La pareja del trompo (The Spin-top Couple, 2013) Bronze. 3.20 metres.
As the Teacher M.C. Escher Or Francisco Toledo, Bayro Corrochano keeps out of any cánon or artistic current.

== Artist's production ==
From 1985 to 2007 he has participated in more than 40 individual exhibitions and his work has been selected in biennials organized in Mexico, Puerto Rico and France. He has participated in biennial in Puerto Rico, France, Mexico and Peru; in this last country like artist invited.

He has been member of the jury of the Fondo Nacional para la Cultura y las Artes (National Fund for Culture and Arts) (Fonca), in the program of Scholarships for Young Creators in 1998.

He published in 2013 the book " Distortion of the values in escape ", which was presented in the Palacio de Bellas Artes (Palace of Fine arts) .D.F., in the city of Oaxaca, Mexico; in the city of Lima, Peru; and in the National Museum of the Arts in The Peace, Bolivia. He has promoted also the First Biennial of Childish Drawing Bayro in these two last countries.

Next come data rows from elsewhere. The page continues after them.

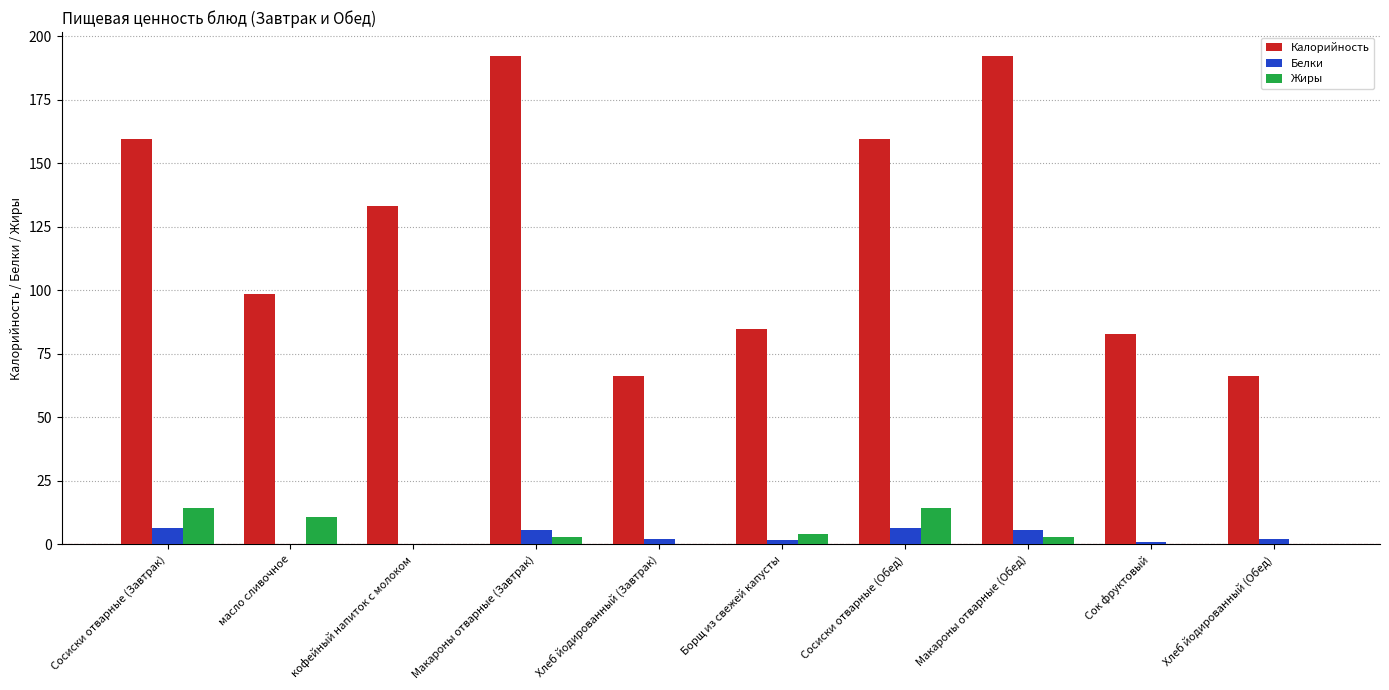

Is the value of Калорийность at кофейный напиток с молоком greater than the value of Жиры at кофейный напиток с молоком?

Yes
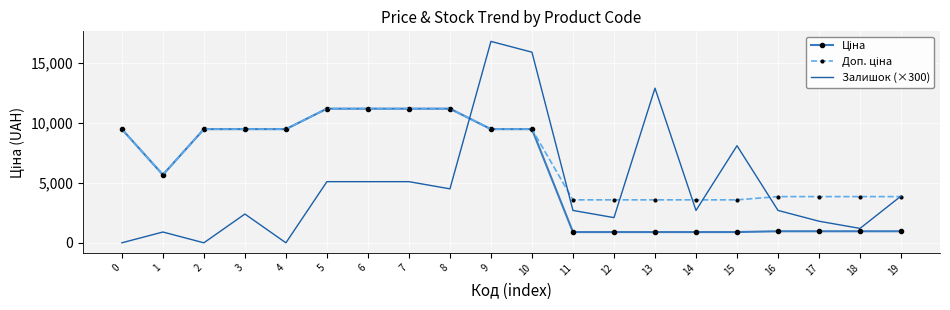

What is the greatest value displayed?

16800.0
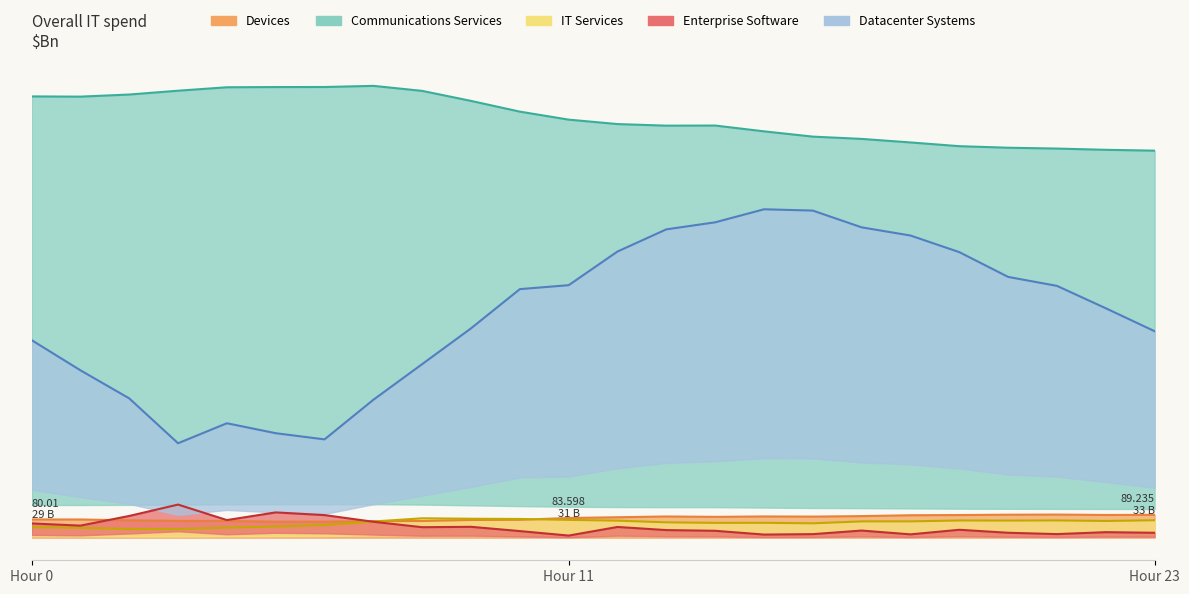

What is the lowest value of the Communications Services series?

2.6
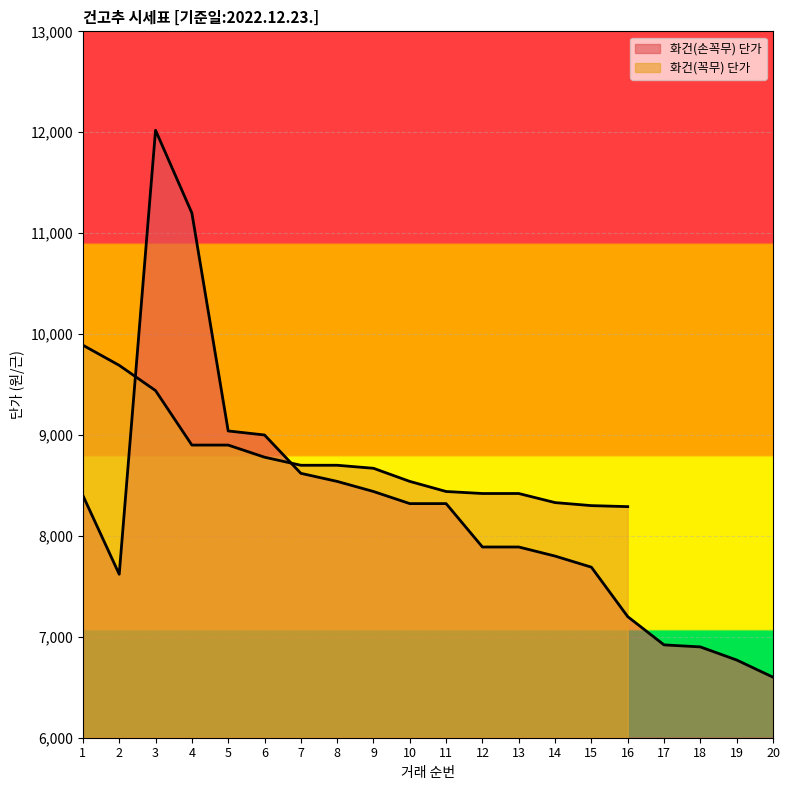

Where is the data nearest to the value 9310?

5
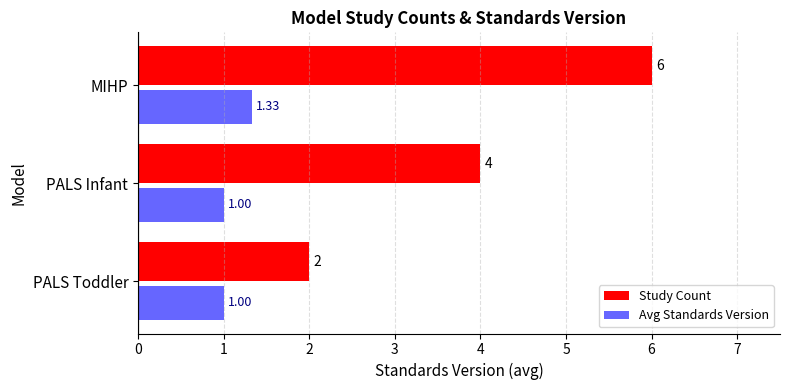

Which series has the widest spread of values?

Study Count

His work can be admire in public collections like The Academy of Saint Carlos, Mexico; the Complejo Cultural Universitario in Puebla, Mexico; the Museu National of Art (Bolívia); The Opportunity House, Hendersonville, North Carolina, United States, the Museum of the Recorded Contemporary Spanish of Marbella, Spain; and in the ICPNA, in Lima, Peru.
Also it has been purchased for private collections in Mexico, Bolivia, Canada, United States, England, Germany, Spain, France, the Netherlands and Japan.

In 2014, was awarded with the ALUX to the Eminence by Editorial Síntesis.

His work has received comments by Jorge Zabala, Luis Rius Marry, Jorge Mancilla, Juan Acha, Héctor Chance, Roberto Valcárcel, Pedro Angel Palou, Montserrat Galí, Juan Antonio Montiel, Carlos Monsiváis and Mark Jenkins- The Washington Post, Alberto Salamanca Meadow, among others.